= Description of the task =
Copy the part of the material that runs from the line containing "Which category has" through the end of the material, both ends included, leaving out the pictures.

= Exercise input =
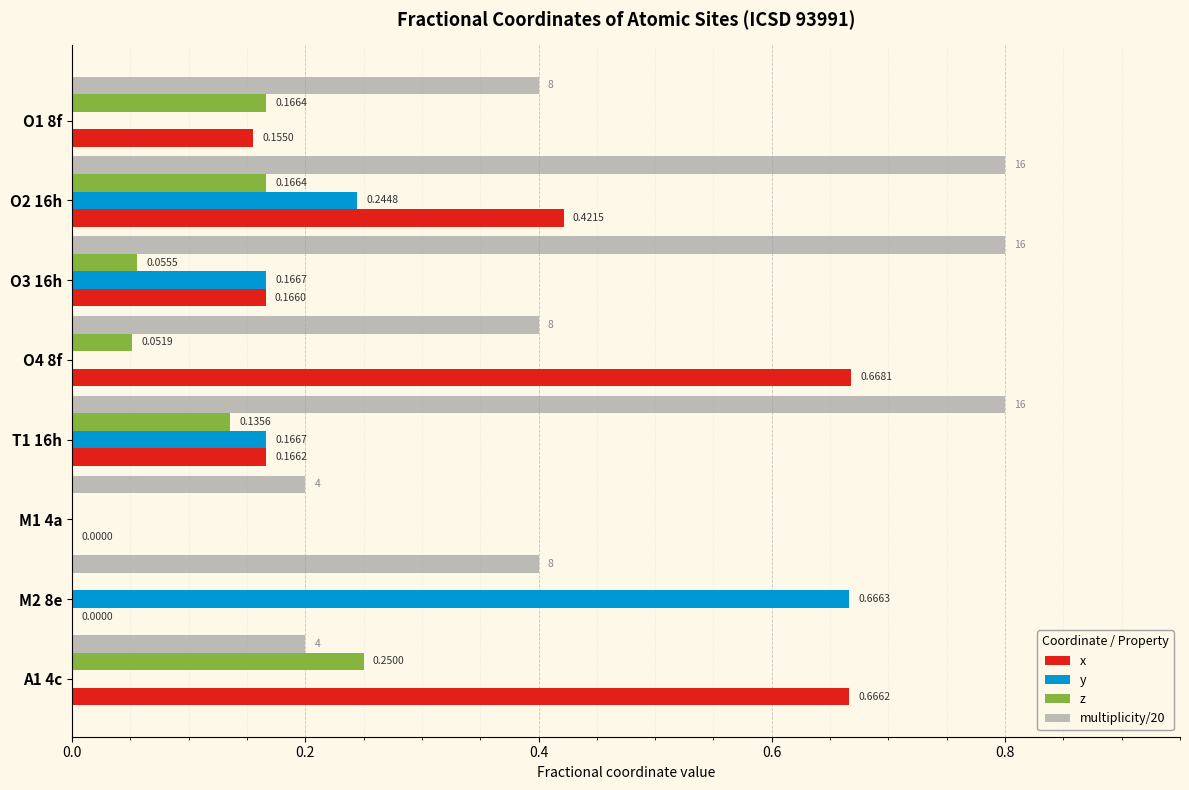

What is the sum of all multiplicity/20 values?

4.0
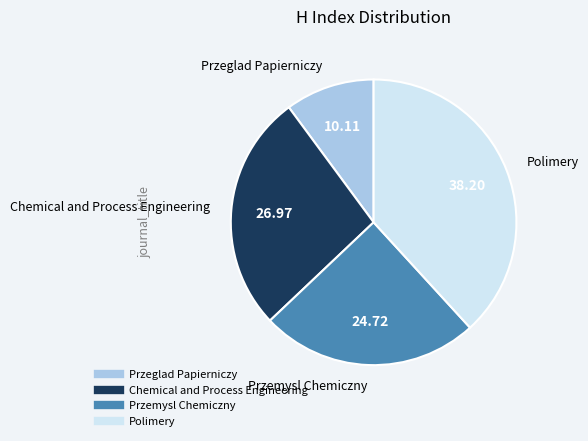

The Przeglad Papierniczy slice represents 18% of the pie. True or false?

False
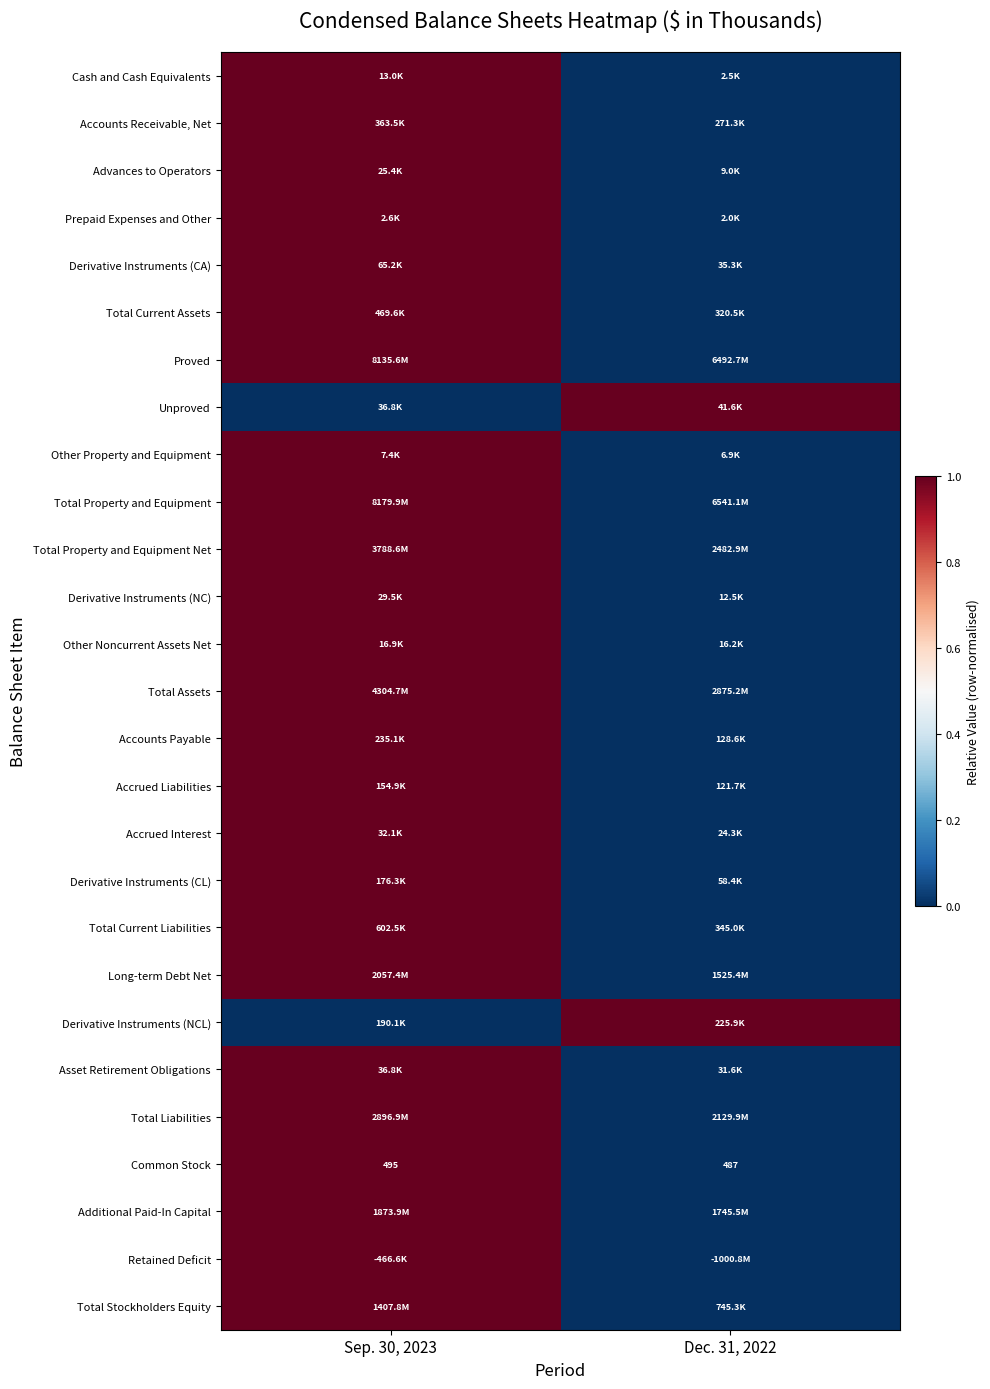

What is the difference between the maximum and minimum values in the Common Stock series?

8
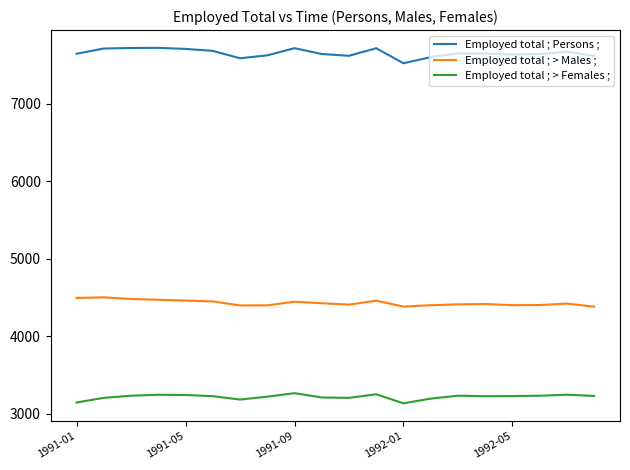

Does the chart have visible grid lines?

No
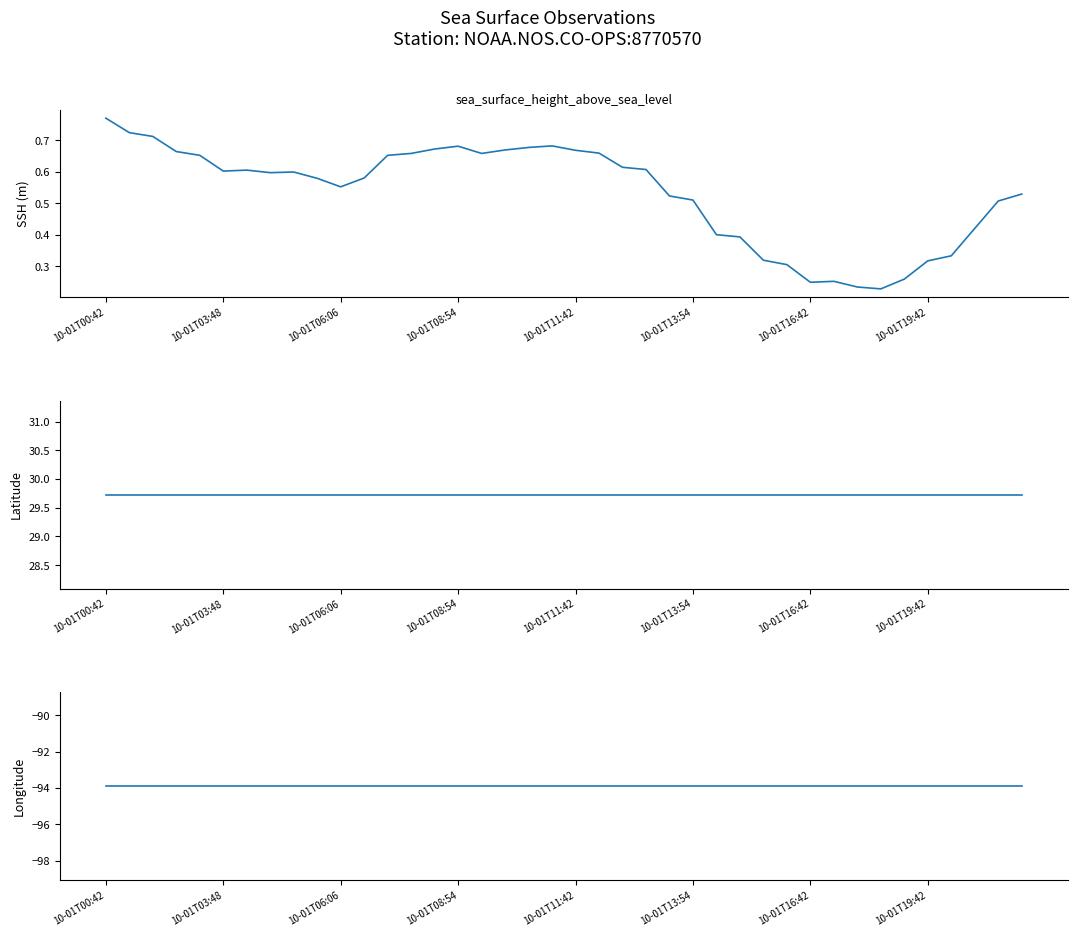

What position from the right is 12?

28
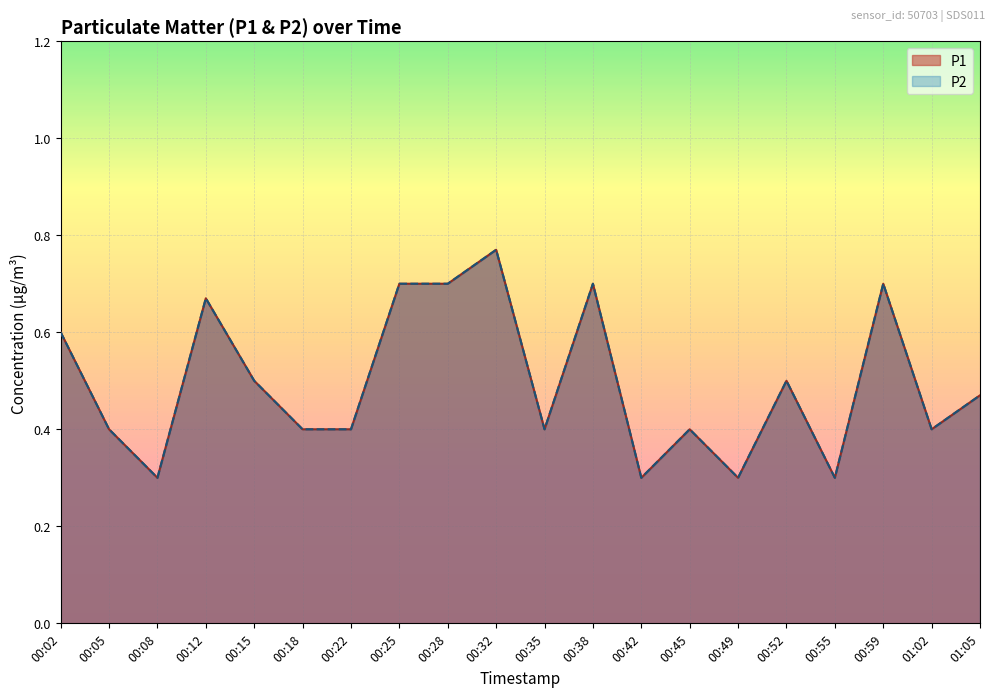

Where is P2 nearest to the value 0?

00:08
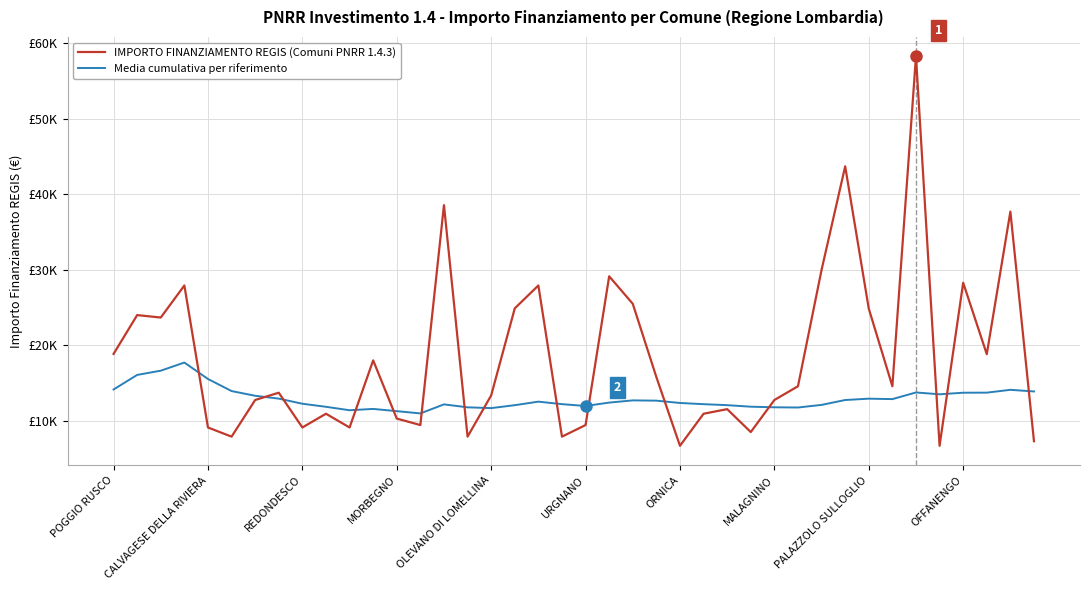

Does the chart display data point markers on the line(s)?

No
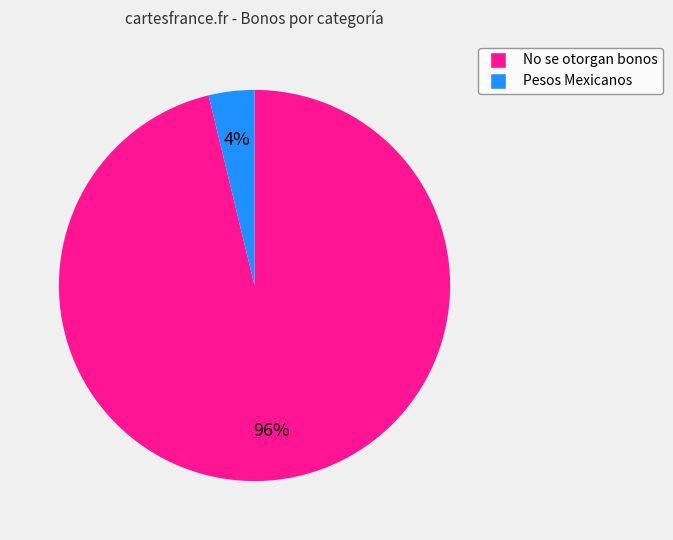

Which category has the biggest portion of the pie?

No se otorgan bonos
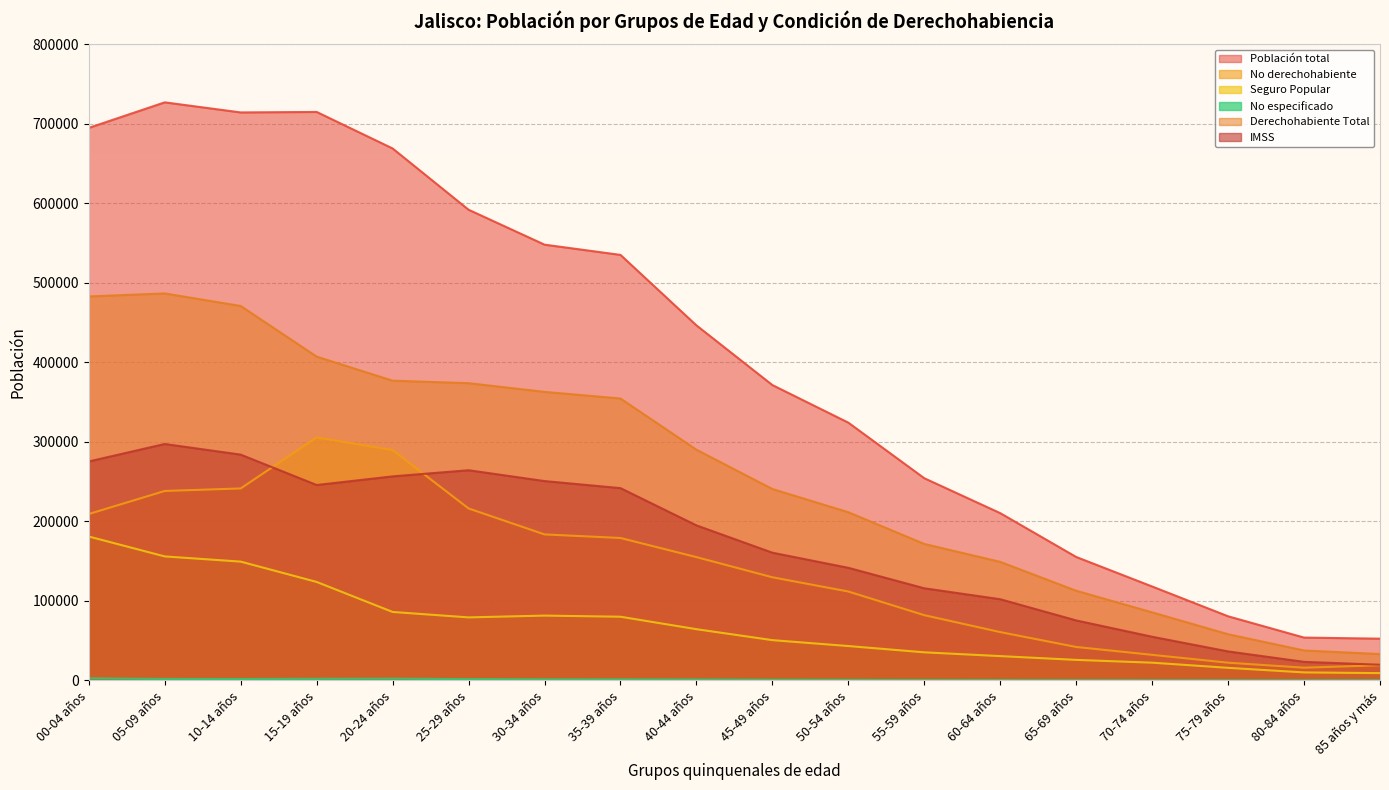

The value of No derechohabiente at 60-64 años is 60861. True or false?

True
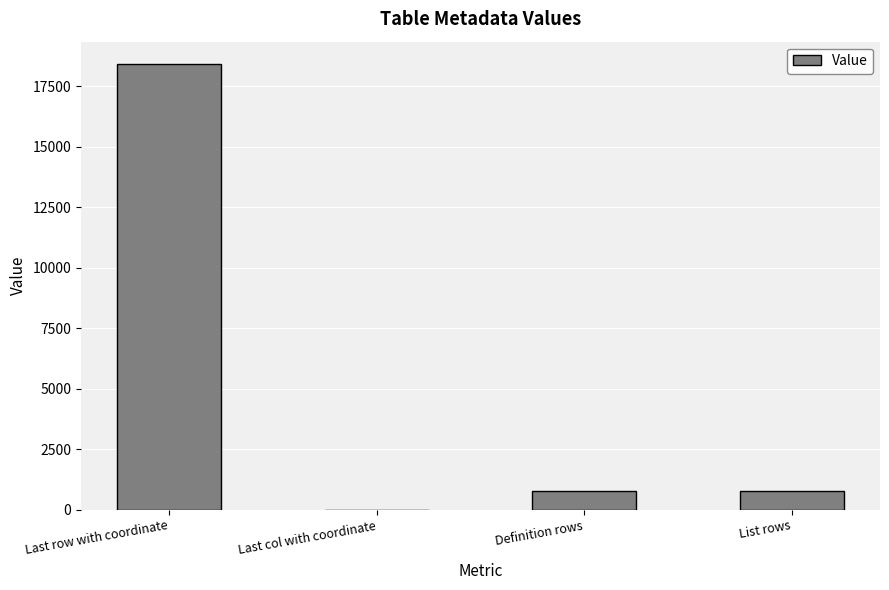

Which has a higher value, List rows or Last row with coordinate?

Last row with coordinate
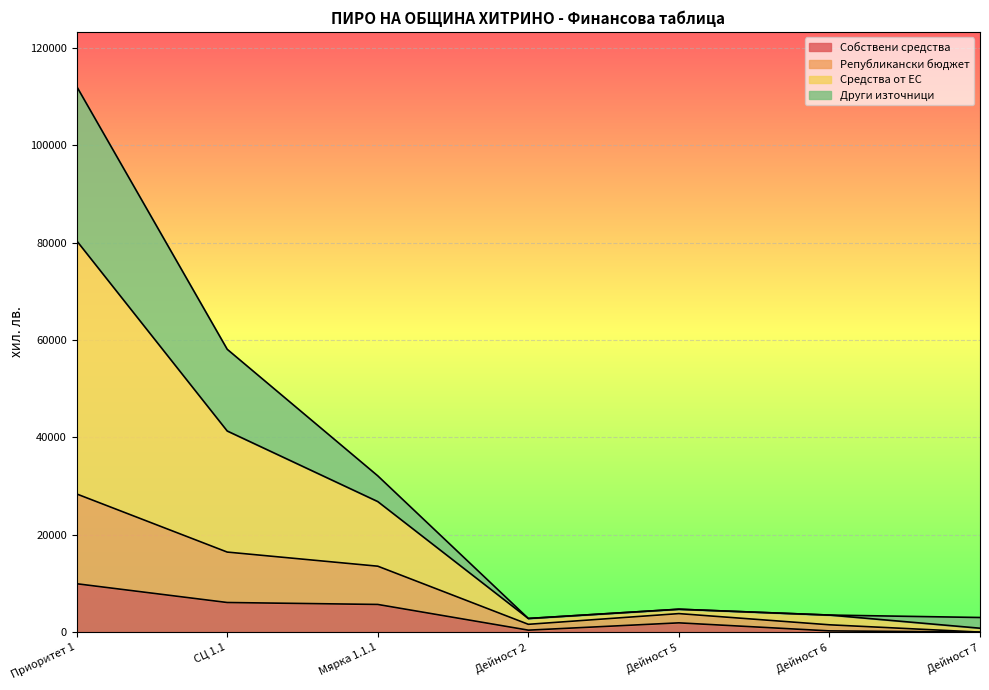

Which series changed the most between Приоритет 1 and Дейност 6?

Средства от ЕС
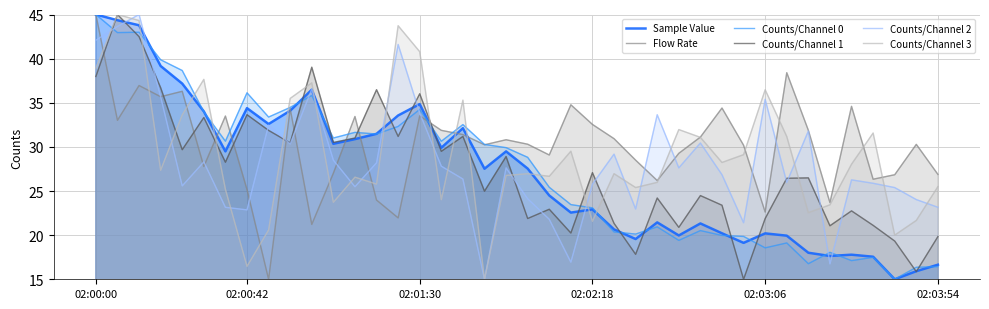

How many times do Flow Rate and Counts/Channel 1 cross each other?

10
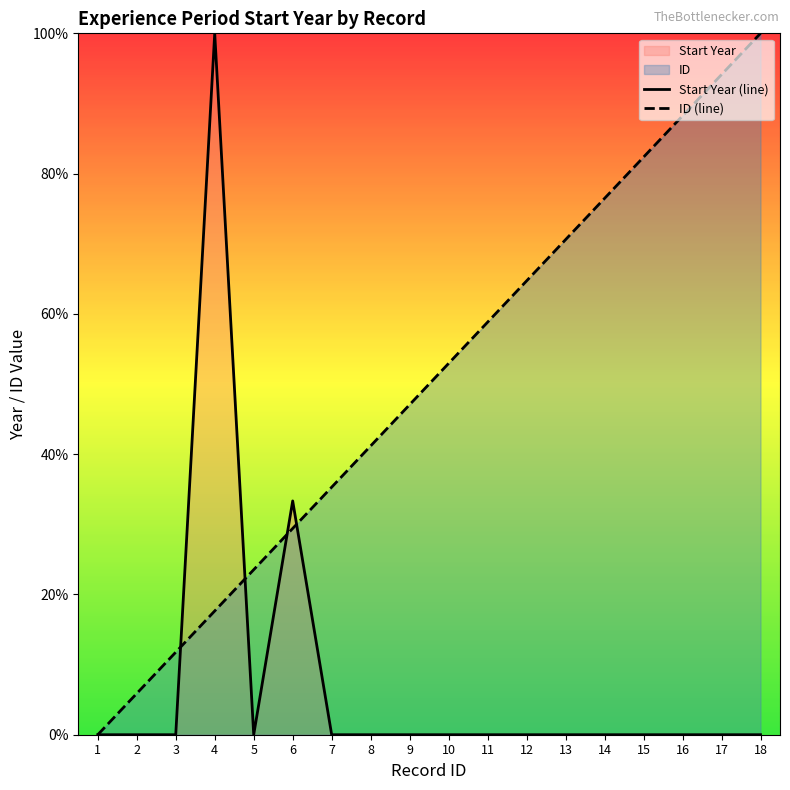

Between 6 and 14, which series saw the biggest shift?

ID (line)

= Reply to the task =
Which category has the biggest portion of the pie?

No se otorgan bonos

The value of No derechohabiente at 60-64 años is 60861. True or false?

True

Which has a higher value, List rows or Last row with coordinate?

Last row with coordinate

Which series changed the most between Приоритет 1 and Дейност 6?

Средства от ЕС

How many times do Flow Rate and Counts/Channel 1 cross each other?

10

Between 6 and 14, which series saw the biggest shift?

ID (line)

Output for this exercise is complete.